• **The request**:
Count the lines in the material below that contain the word "collection". Reply with the number alone.

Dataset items
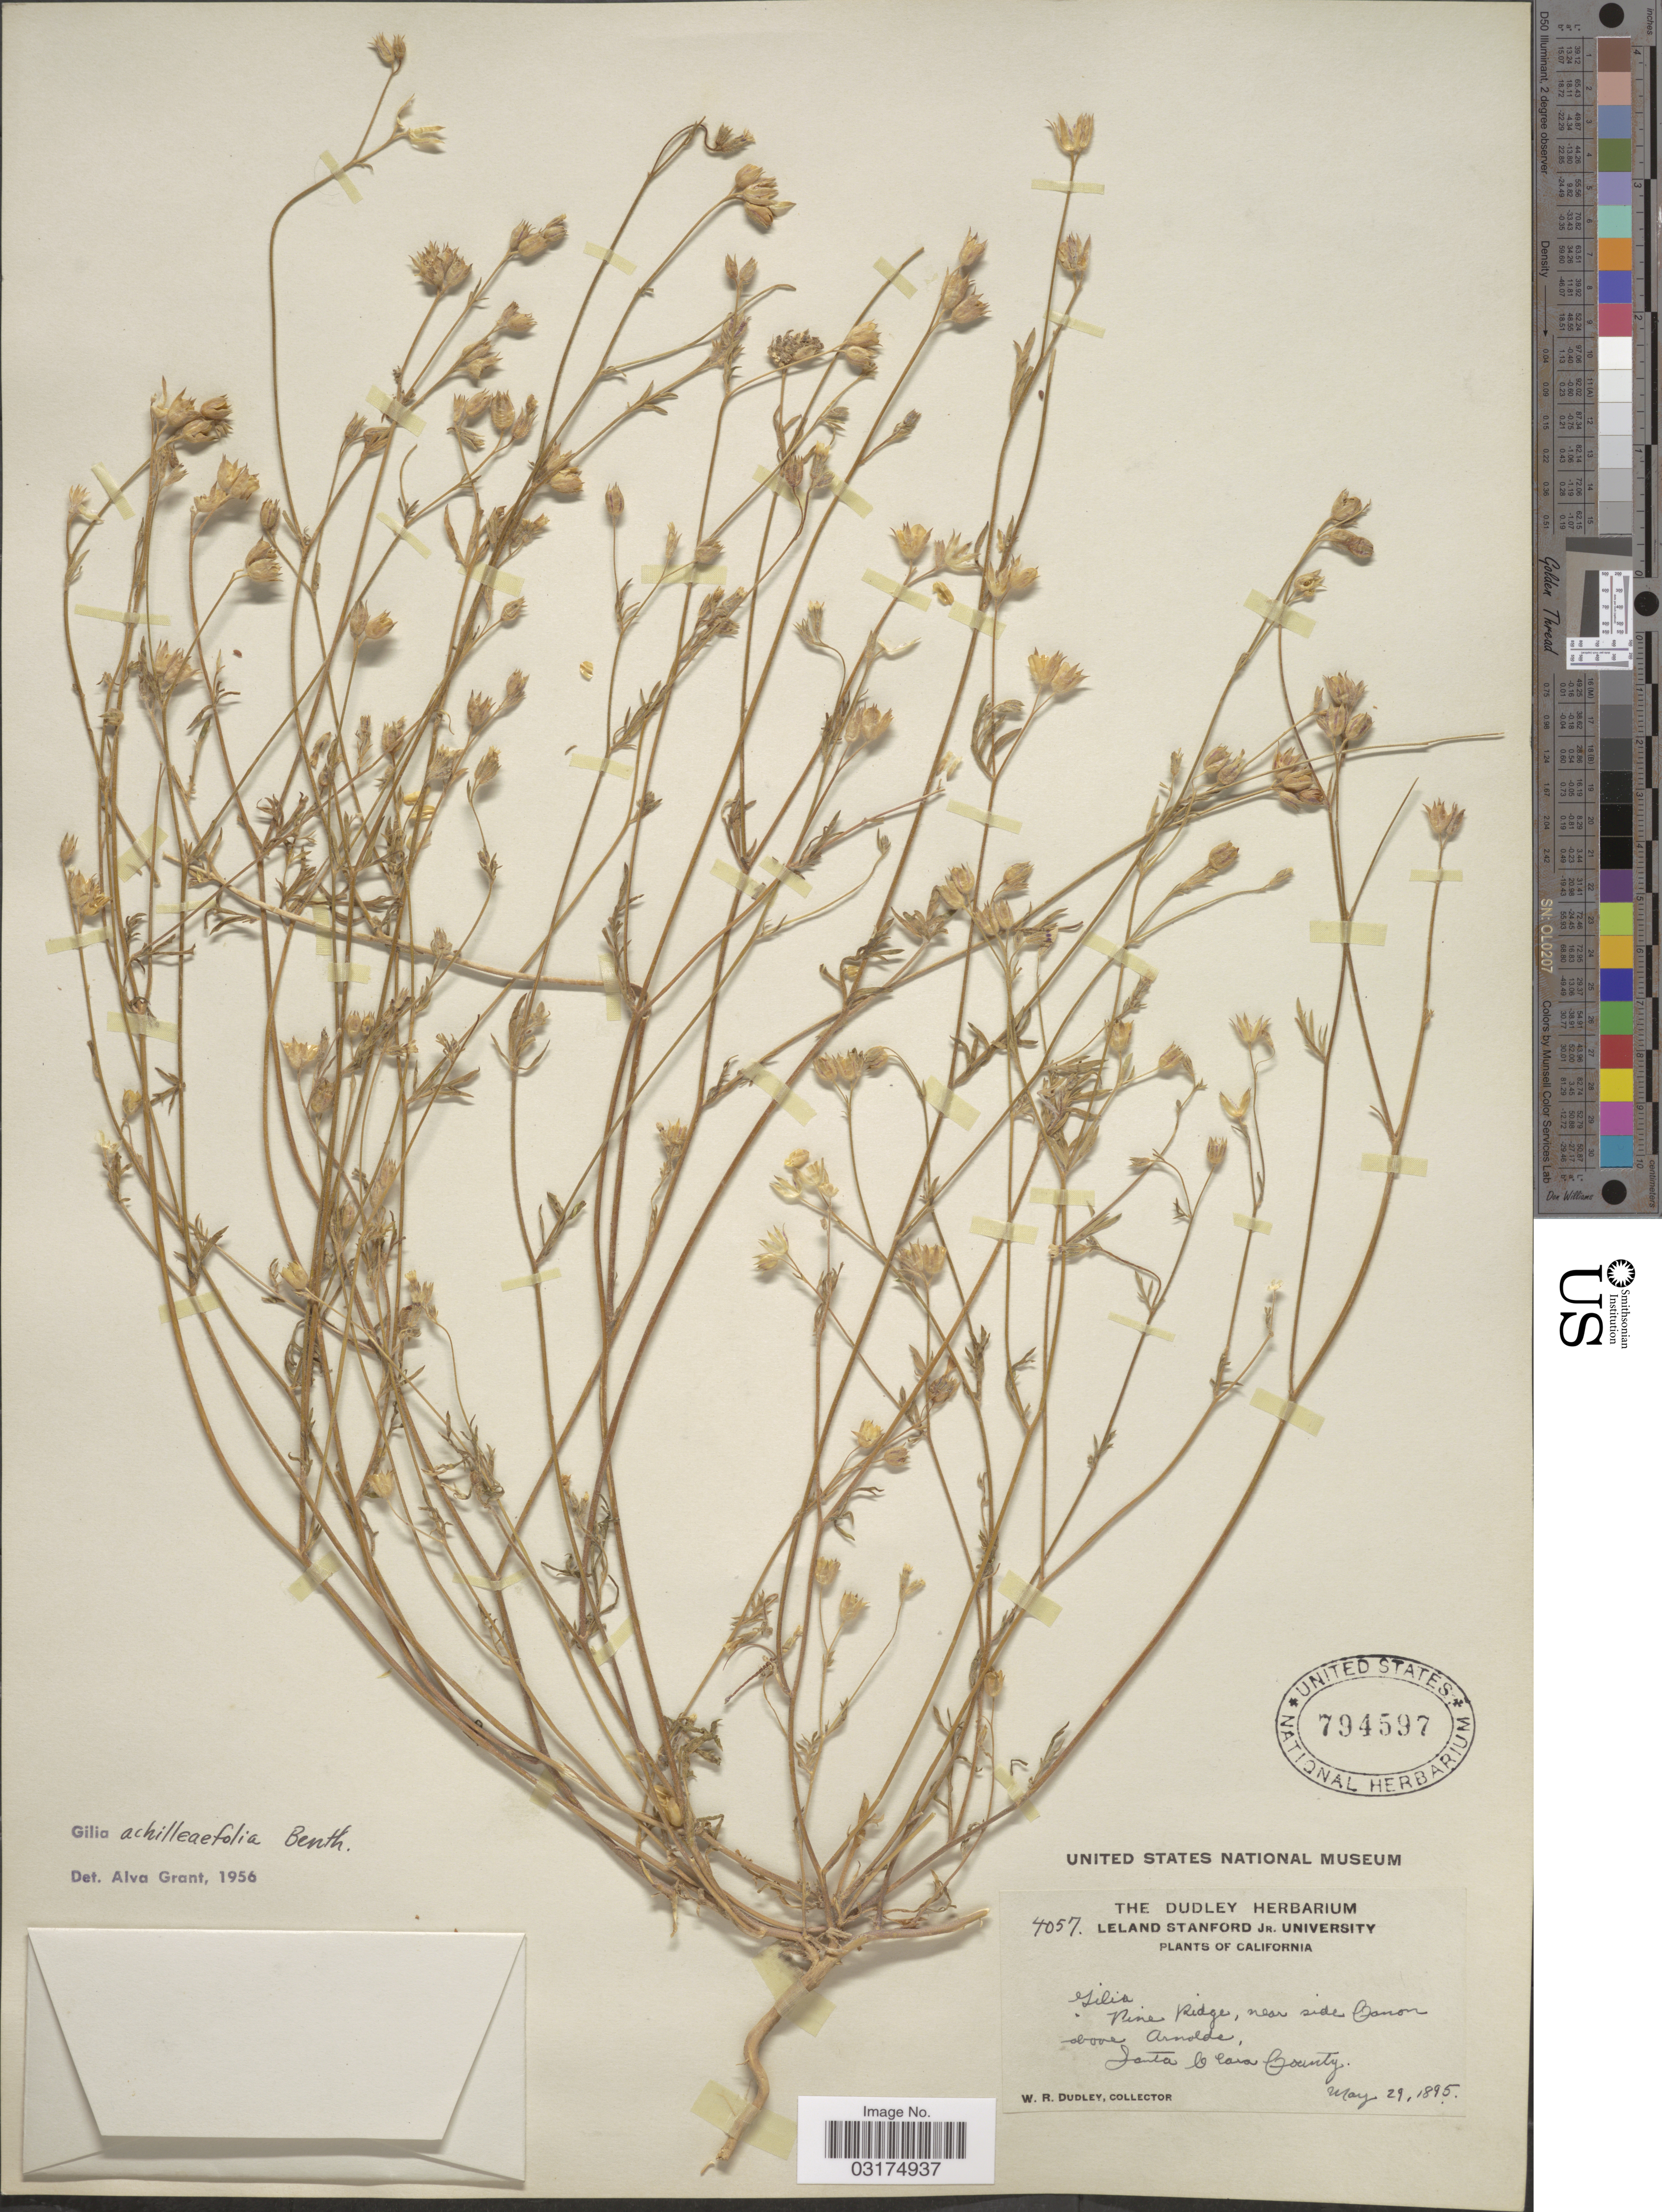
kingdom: Plantae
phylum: Tracheophyta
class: Magnoliopsida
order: Ericales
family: Polemoniaceae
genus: Gilia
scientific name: Gilia achilleifolia subsp. multicaulis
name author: (Benth.) V.E. Grant & A.D. Grant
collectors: W. Dudley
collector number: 4057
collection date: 1895-05-29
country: United States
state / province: California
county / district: Santa Clara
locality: Pine Ridge, near side Canon above Arnolde, Santa Clara County.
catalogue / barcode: US 794597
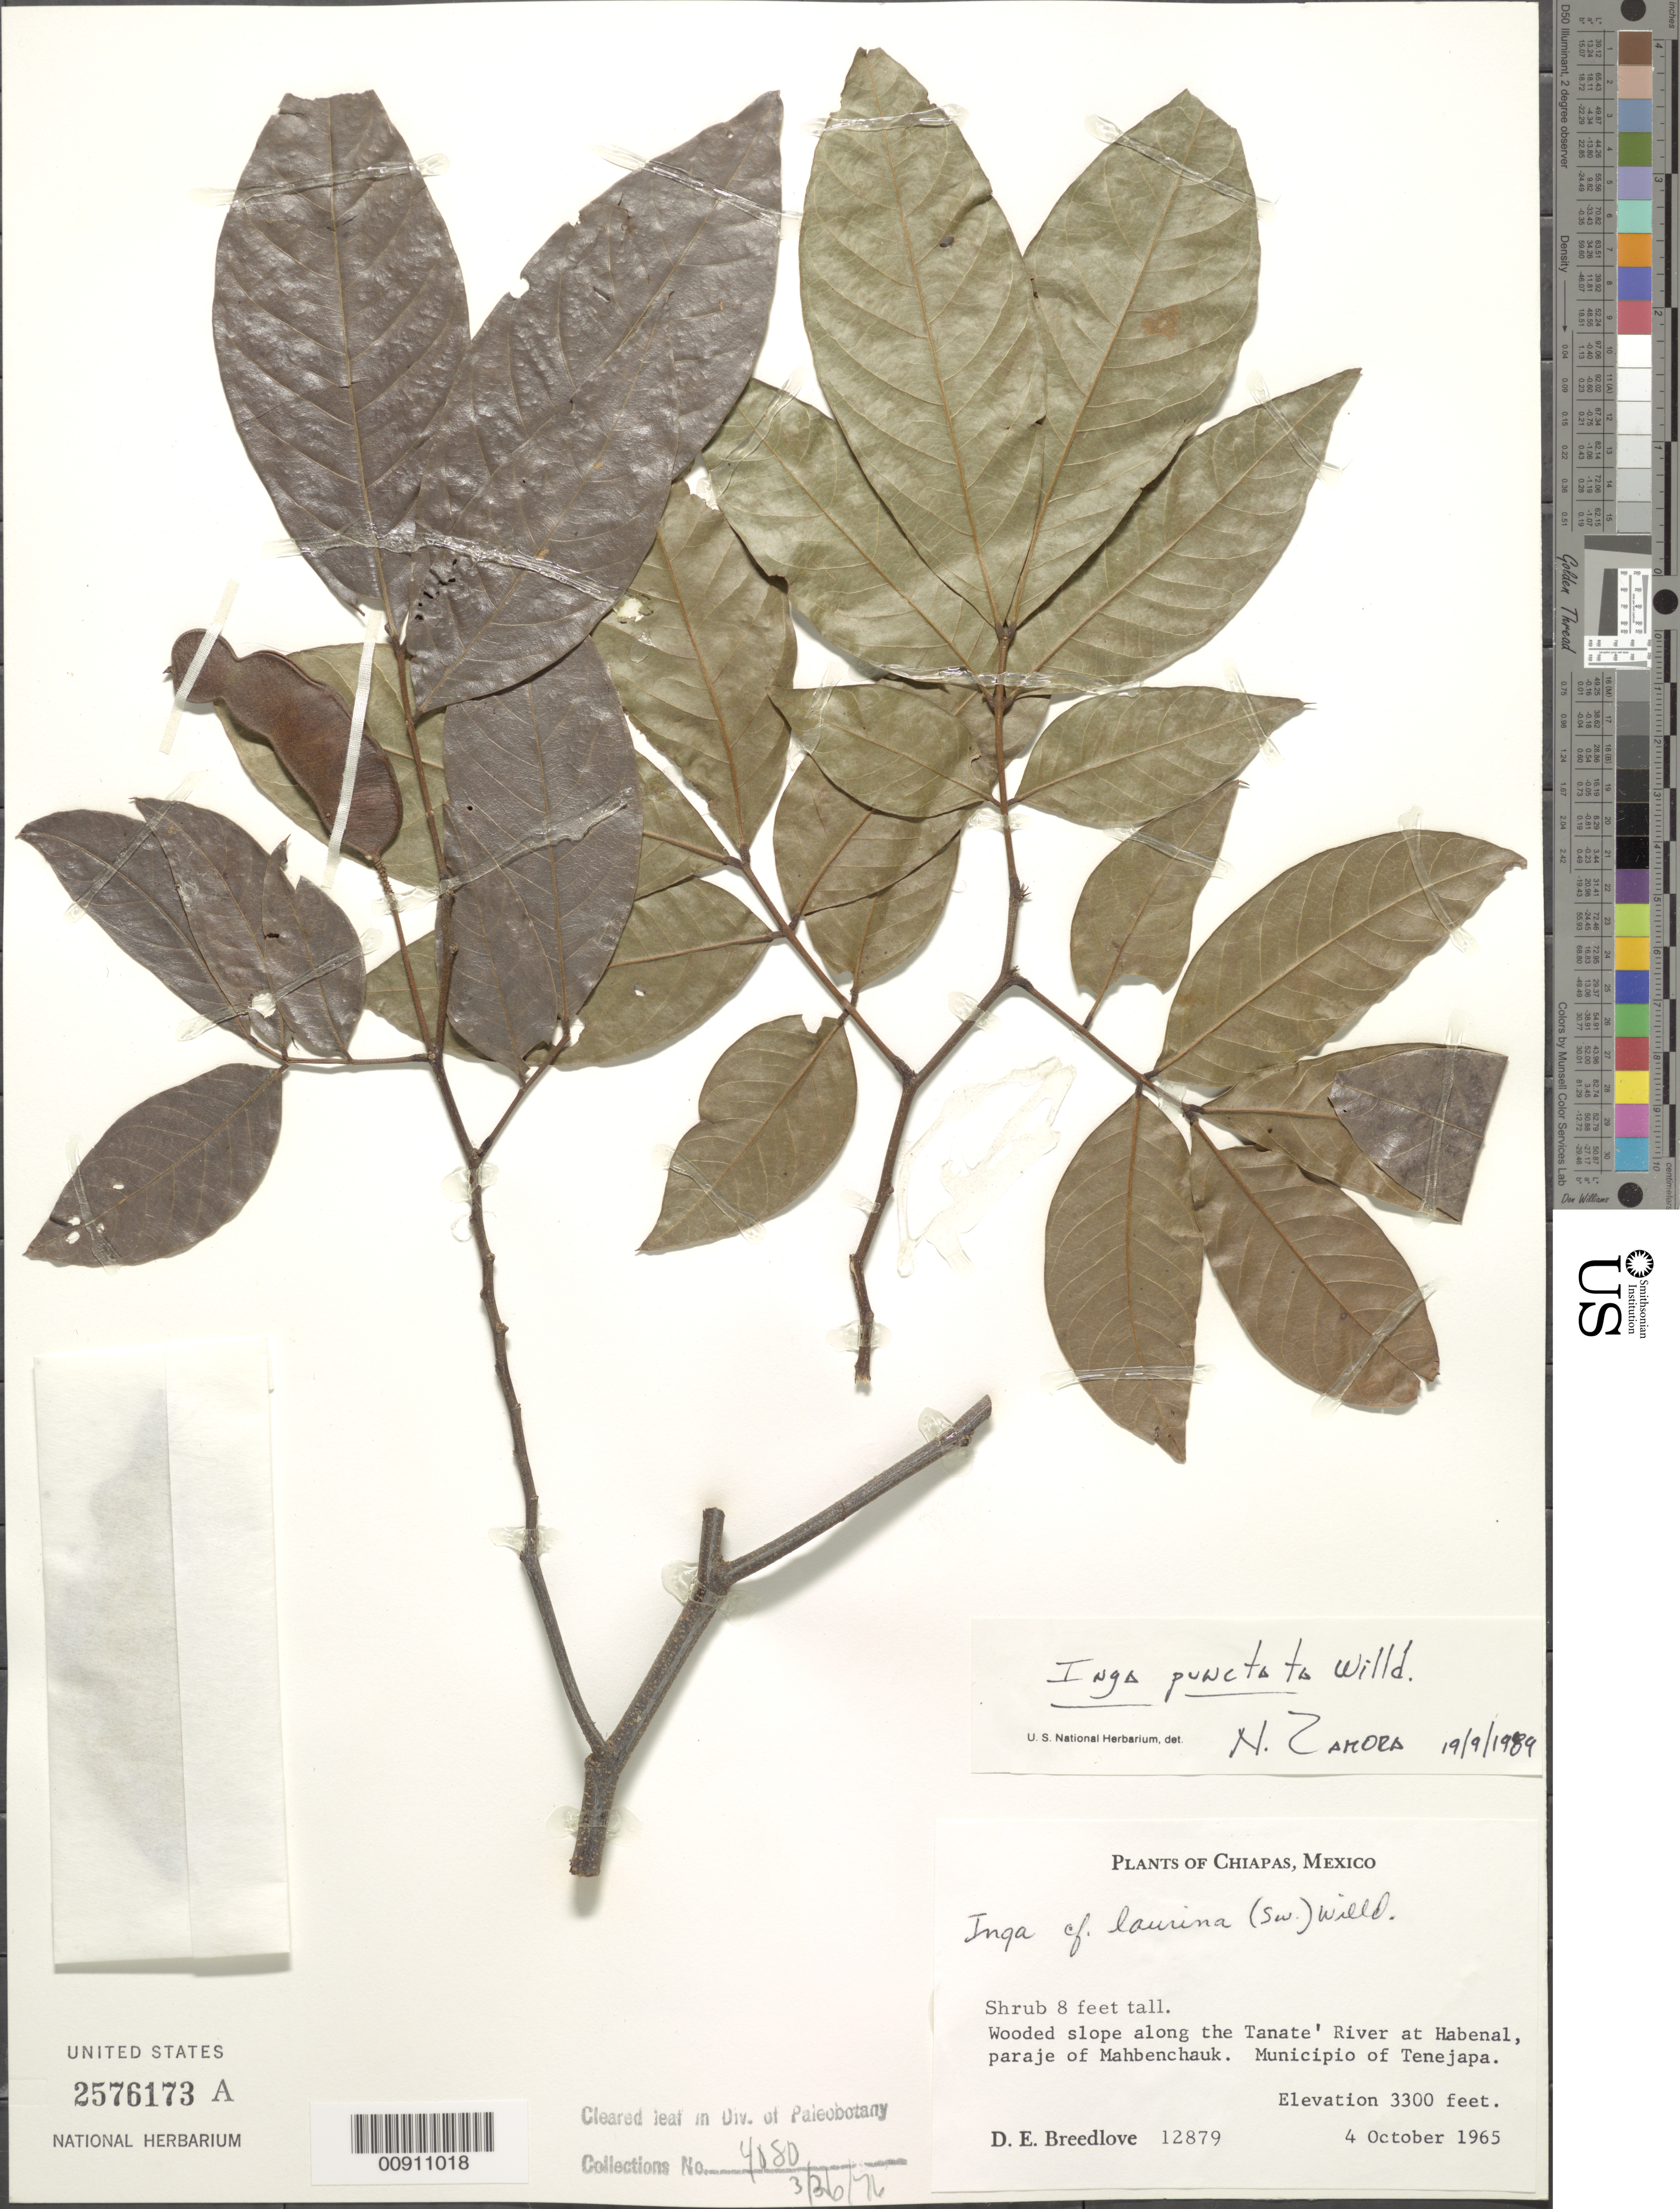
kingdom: Plantae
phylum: Tracheophyta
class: Magnoliopsida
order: Fabales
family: Fabaceae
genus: Inga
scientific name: Inga punctata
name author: Willd.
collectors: D. E. Breedlove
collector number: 12879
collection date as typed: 04 Oct 1965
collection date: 1965-10-04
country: Mexico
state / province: Chiapas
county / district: Tenejapa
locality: Along Tanate' River at Habenal, paraje of Mahbenchauk. Municipio of Tenejapa, Chiapas.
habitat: Wooded slope along River.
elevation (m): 1006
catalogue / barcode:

• **Complete answer**:
3